Monument aux victimes de la Révolution,
Bédoin, Vaucluse

Bédoin, village d'environ 2 700 habitants à l'époque révolutionnaire va être le lieu d'un épisode sanglant initié par le tribunal révolutionnaire sous l'impulsion de Etienne-Christophe Maignet, représentant Robespierre, membre du Comité de Salut Public.
A la suite de la destruction d'un arbre de la liberté et des décrets de la Convention affichés sur un panneau devant la maison commune dans la nuit du 2 mai 1794, le tribunal révolutionnaire se transporte à Bédoin et prononce 66 condamnations à mort exécutées aussitôt par la guillotine. La population doit payer une nouvelle taxe révolutionnaire par habitant, les maisons sont incendiées, les terres agricoles stérilisées au sel, le village appelé "Bédoin l'infâme" est rayé de la carte, le reste des habitants déporté dans les villages voisins assigné à résidence. A la chute du régime de la Terreur, deux mois plus tard, des voix s'élèvent pour que justice soit rendue à cette malheureuse population.
Juste un an après le massacre, le 4 mai 1795, Jean de Bry, représentant du gouvernement, vient réhabiliter Bédoin au cours d'une fête laïque. Un procès verbal informe des nouvelles dispositions adoptées à l'égard de "Bédoin l'anéanti".

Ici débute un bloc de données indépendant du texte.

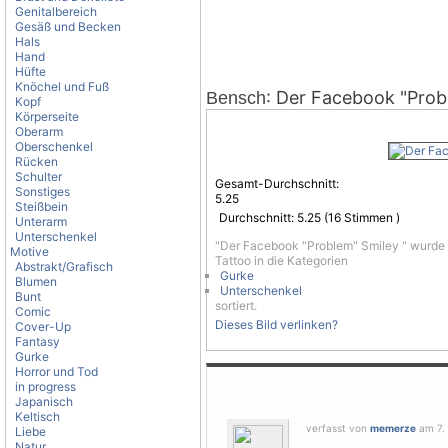
Genitalbereich
Gesäß und Becken
Hals
Hand
Hüfte
Knöchel und Fuß
: Der Facebook "Prob
Bensch
Kopf
Körperseite
Oberarm
Oberschenkel
Rücken
Schulter
Gesamt-Durchschnitt:
Sonstiges
5.25
Steißbein
Durchschnitt:
5.25
(
16
Stimmen )
Unterarm
Unterschenkel
"Der Facebook "Problem" Smiley " wurde
Motive
Tattoo in die Kategorien
Abstrakt/Grafisch
Gurke
Blumen
Unterschenkel
Bunt
sortiert.
Comic
Dieses Bild verlinken?
Cover-Up
Fantasy
Gurke
Horror und Tod
in progress
Japanisch
Keltisch
verfasst von
memerze
am 7. 
Liebe
Natur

Un monument commémoratif, dénommé autel de la patrie surmonté d'une colonne est élevé dans des délais très courts pour les besoins de la cérémonie. En 1822, Aimé Durand, curé du village propose sur ses biens propres la restauration du monument. Lors du bicentenaire de la Révolution, une nouvelle plaque en marbre vient remplacer la précédente.
Il est apparu essentiel de retenir ce monument dont la valeur est principalement la commémoration d'un événement de la période révolutionnaire, encore très vif aujourd'hui dans la mémoire locale.

Protection - (cad. Domaine public non cadastré, section F) : inscription par arrêté du 23 juillet 2009.